I seriously considered commandeering them both, but decided that would be too greedy. We popped open one each and fired suds into our mouths. The beer was cool, rather than cold, and drinking it in squirts from a plastic bottle took some of the fun out of it. But it was still wonderful. By the time I’d finished mine, I felt much better than I had after the stims.

“I’ve got an idea, Colonel,” Gorski said. “Want to hear it?”

“Does it involve more beer?”

“Only if it lets us make it home.”

“I’m listening,” I said.

“Been thinking about the missiles. We have to stop them, obviously. But I don’t think gun systems are the way to go. They are too iffy. I would suggest we fire drones at them instead.”

“Counter missiles?”

“Yeah,” he said. “But smart ones. Think about them as tiny little spaceships. Complete systems, with one purpose.”
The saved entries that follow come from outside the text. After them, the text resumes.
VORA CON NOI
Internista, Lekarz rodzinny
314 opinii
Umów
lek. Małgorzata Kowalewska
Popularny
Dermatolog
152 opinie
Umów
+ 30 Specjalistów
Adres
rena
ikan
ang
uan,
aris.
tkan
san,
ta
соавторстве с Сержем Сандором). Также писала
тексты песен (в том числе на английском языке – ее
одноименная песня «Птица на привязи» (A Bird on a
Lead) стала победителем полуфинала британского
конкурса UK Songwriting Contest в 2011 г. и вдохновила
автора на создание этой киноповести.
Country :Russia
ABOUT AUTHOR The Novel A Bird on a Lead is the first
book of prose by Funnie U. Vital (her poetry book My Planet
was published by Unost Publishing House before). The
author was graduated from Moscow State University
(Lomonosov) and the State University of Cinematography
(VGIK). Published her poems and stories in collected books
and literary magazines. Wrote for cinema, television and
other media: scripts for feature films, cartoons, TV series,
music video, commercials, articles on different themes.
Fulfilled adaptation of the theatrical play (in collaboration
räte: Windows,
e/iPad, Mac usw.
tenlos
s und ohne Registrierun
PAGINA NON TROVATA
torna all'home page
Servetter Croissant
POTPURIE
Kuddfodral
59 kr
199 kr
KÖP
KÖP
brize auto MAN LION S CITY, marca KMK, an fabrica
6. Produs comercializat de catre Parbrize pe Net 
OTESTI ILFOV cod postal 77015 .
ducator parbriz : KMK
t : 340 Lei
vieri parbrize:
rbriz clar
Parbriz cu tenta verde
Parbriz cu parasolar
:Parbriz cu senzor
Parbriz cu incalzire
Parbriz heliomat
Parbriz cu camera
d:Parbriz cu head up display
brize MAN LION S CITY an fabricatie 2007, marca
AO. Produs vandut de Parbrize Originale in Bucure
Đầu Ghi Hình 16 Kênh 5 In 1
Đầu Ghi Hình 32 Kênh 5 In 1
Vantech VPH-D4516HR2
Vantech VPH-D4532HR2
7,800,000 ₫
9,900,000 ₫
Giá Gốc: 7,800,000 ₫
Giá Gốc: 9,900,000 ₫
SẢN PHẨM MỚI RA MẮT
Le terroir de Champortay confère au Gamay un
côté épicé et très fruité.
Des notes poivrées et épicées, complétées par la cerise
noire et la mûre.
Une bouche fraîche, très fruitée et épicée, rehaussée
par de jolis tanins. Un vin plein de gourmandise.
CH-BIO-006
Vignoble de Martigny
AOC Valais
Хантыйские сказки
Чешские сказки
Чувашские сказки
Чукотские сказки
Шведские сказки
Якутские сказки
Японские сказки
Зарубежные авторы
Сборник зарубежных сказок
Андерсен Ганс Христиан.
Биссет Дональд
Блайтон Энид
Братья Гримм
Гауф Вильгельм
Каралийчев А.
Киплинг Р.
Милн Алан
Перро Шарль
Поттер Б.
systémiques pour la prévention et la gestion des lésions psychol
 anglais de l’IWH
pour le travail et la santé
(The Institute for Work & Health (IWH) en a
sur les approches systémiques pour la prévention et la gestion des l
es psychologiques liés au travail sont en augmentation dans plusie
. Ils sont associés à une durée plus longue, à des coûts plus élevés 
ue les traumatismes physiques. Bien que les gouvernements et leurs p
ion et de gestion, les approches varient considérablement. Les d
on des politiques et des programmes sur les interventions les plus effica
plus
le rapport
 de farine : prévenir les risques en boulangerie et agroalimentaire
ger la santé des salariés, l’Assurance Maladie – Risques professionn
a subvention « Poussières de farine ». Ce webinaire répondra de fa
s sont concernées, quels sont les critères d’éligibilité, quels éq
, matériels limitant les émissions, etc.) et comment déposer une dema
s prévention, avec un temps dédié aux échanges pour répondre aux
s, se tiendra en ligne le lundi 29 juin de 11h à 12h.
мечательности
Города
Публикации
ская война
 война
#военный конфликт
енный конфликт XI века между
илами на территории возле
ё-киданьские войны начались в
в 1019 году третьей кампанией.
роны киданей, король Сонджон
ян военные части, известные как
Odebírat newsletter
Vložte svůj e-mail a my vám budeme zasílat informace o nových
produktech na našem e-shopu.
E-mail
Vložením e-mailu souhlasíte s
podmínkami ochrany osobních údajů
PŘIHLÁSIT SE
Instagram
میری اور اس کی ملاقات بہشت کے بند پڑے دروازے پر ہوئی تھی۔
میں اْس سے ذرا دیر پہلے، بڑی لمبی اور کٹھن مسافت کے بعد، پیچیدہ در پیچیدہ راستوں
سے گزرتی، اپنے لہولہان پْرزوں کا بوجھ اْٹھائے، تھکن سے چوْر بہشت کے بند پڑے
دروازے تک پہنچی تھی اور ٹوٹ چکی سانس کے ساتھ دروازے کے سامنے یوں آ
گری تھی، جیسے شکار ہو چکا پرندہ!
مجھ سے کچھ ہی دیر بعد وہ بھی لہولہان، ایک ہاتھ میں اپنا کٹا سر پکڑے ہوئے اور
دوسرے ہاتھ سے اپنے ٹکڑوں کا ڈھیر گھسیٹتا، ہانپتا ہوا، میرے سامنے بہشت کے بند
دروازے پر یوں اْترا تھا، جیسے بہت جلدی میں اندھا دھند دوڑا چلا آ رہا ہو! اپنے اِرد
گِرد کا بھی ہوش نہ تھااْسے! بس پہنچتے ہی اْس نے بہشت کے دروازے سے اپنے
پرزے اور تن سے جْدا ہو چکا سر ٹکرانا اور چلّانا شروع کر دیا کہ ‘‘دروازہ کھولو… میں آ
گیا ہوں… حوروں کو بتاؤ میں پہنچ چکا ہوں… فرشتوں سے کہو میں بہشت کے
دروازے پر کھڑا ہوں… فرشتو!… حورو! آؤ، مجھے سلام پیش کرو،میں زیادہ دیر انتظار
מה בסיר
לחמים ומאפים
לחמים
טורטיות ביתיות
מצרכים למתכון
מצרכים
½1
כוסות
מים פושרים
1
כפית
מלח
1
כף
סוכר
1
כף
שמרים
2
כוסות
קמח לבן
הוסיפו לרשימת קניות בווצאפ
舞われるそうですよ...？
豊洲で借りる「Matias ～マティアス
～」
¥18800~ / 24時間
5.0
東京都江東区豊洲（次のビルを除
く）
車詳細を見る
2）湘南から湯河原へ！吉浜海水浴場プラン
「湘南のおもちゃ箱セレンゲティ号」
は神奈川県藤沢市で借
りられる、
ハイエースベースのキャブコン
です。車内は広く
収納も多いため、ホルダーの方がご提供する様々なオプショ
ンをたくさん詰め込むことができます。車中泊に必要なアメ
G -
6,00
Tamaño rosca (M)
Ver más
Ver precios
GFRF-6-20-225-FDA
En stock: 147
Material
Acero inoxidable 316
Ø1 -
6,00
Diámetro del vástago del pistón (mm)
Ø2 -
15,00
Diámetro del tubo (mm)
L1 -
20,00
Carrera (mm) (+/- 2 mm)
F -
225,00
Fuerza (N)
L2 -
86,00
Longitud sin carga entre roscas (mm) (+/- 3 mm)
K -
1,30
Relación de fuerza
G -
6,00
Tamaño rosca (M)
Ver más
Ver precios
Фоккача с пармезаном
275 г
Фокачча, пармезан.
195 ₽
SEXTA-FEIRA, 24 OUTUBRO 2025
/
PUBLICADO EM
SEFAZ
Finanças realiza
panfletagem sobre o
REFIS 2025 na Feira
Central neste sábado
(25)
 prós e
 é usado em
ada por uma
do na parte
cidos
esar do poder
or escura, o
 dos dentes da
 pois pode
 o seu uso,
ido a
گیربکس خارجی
I sat up, getting into the idea now.

“Right,” I said. “Mini-Nano ships. That should be easy, as nanites are good at doing things on a small scale. With the combined kinetic energy of two moving bodies, it should be easy to destroy the missiles with any hit.”

“Yes, the faster they are moving relative to the bodies we throw at them the greater the energy they would release upon contact.”

I nodded, liking the idea more and more. In space, you essentially have infinite visibility. With no atmosphere to obscure a jet flare, and with a cold, dark backdrop, you could see an engine firing from across a star system. The missiles had to show us where they were when they maneuvered. They could not hide.

“What about catching up to them?” I asked.

“We don’t have to. They are coming to us. The mini-drones would only need enough propulsion to get into the path of the missiles and make sure the two collide.”

“We’ll have to aim extremely well,” I said, thinking of anti-ballistic missile problems. It was like trying to hit a bullet with another bullet.

“Not as well as all that,” Gorski argued. “The systems could have their own sensor arrays and propulsion systems. They can adjust their course up to the last few miles.”

I stared at him, liking his idea. “How many of these do you think we would need?”

Gorski shrugged. “I don’t know,” he said, “but I would start out with sixteen of them.”

I had to agree with his logic. Sixteen mini-drones and only two factories…I didn’t have any time to waste. Together, we ordered the factories to shut down the production of magnetic mines and began reprogramming them.